Kulturklubben

Heiligabend

Simon

Heiligabend. Zum ersten Mal in meinem vier Jahrzehnte währenden Leben bin ich an diesem Tag allein. Was soll’s. Ich werde es mir so riiiichtig gemütlich machen.

Doch zunächst ein wenig Action! Mein Nachbar hat sich bereiterklärt, in meinem Badezimmer einen Schrank anzubringen. Ich assistiere: „24,5 geteilt durch 2, sagten Sie? Ämm, … zwölf … mmm, zwölf Komm-ma … zwölf Komma zwei fünf!“ Hundert Rechnungen später: „Ja, sieht gerade aus!“

Ich bedanke mich beim Nachbarn, wünsche frohe Weihnachten und bringe ihn zur Tür. Dann schnappe ich mir Staubsauger und Scheuermilch und putze das Bad, als würde ich Gäste erwarten.

Nach so viel Bewegung habe ich mir eine Dusche verdient. Hundert Liter später steige ich aus der Kabine. Da steht mir plötzlich ein Mann gegenüber! Der ebenfalls nackt ist und ebenfalls erschreckt zusammenzuckt. Aber dicker ist er als ich. Glaube ich. Hoffe ich. Der Nachbar? Nein, verdammt, der neue Spiegelschrank!

Es ist Zeit für ein Mittagessen.

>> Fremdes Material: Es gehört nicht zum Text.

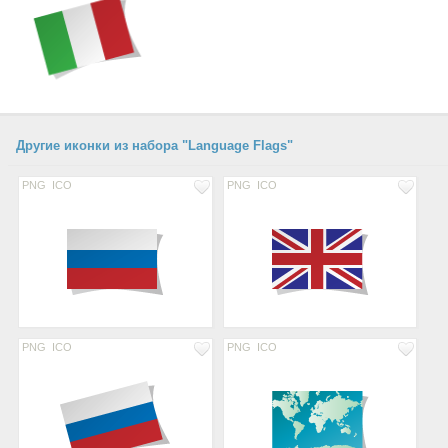
Другие иконки из набора "Language Flags"
PNG
ICO
PNG
ICO
PNG
ICO
PNG
ICO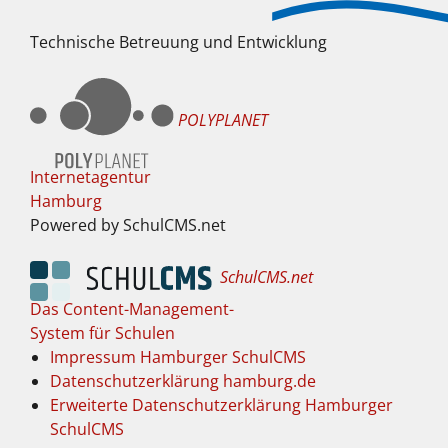
Technische Betreuung und Entwicklung
POLYPLANET
Internetagentur
Hamburg
Powered by SchulCMS.net
SchulCMS.net
Das Content-Management-
System für Schulen
Impressum Hamburger SchulCMS
Datenschutzerklärung hamburg.de
Erweiterte Datenschutzerklärung Hamburger
SchulCMS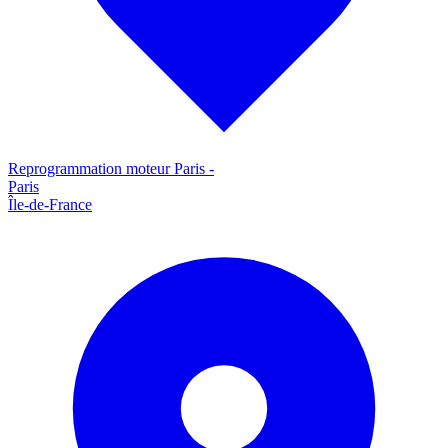
Reprogrammation moteur
Paris
-
Paris
Île-de-France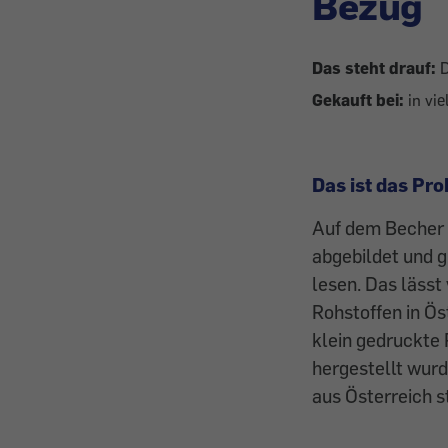
Bezug
Das steht drauf:
D
Gekauft bei:
in vie
Das ist das Pr
Auf dem Becher 
abgebildet und g
lesen. Das lässt
Rohstoffen in Ös
klein gedruckte 
hergestellt wur
aus Österreich 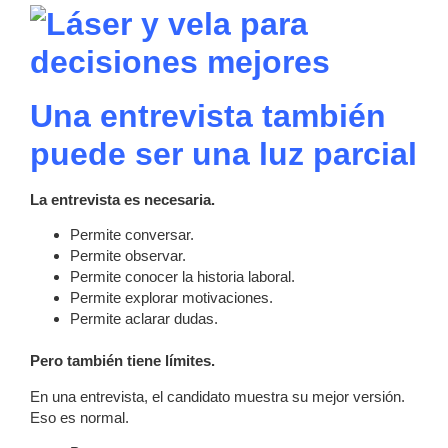
Una entrevista también
puede ser una luz parcial
La entrevista es necesaria.
Permite conversar.
Permite observar.
Permite conocer la historia laboral.
Permite explorar motivaciones.
Permite aclarar dudas.
Pero también tiene límites.
En una entrevista, el candidato muestra su mejor versión.
Eso es normal.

Im Kühlschrank stehen noch Linsen. Meine Mitbewohnerin und ich haben sie vor sechs Tage gekocht, um damit Piroggen zu füllen. Am Ende waren wir zu faul, Piroggen zu machen, haben stattdessen zu zweit eine Schüssel Mousse au Chocolat gegessen (2 Packungen Vanillezucker, 300 g Schokolade, 400 g Seidentofu) und die Linsen Linsen sein lassen. Heute kommen sie in meinen Salat. Aber, puh, so richtig schmecken tut er nicht … Hundert Minuten später ist mir speiübel.

Für den Rest des Tages ist mir der Appetit vergangen. Das einzige, was ich heute noch zu mir nehmen werde, sind die veganfreien Kekse meiner Oma und der Brombeer-Likör aus der Uckermark.

Nach einem erfreulichen Telefonat mit meiner Schwester lege ich mich auf die Couch und lese Sieben von Ziemowit Szczerek. Im Hintergrund läuft Waking Hours von Photay (der mit bürgerlichem Namen Evan Shornstein heißt). Vor allem Track 6, The People, hat es mir angetan.

Hundert Seiten später gehe ich schlafen. Der Uckermärker Brombeer-Likör macht’s möglich. Morgen früh werde ich zu meiner Mutter fahren. Dann wird endlich richtig Weihnachten gefeiert!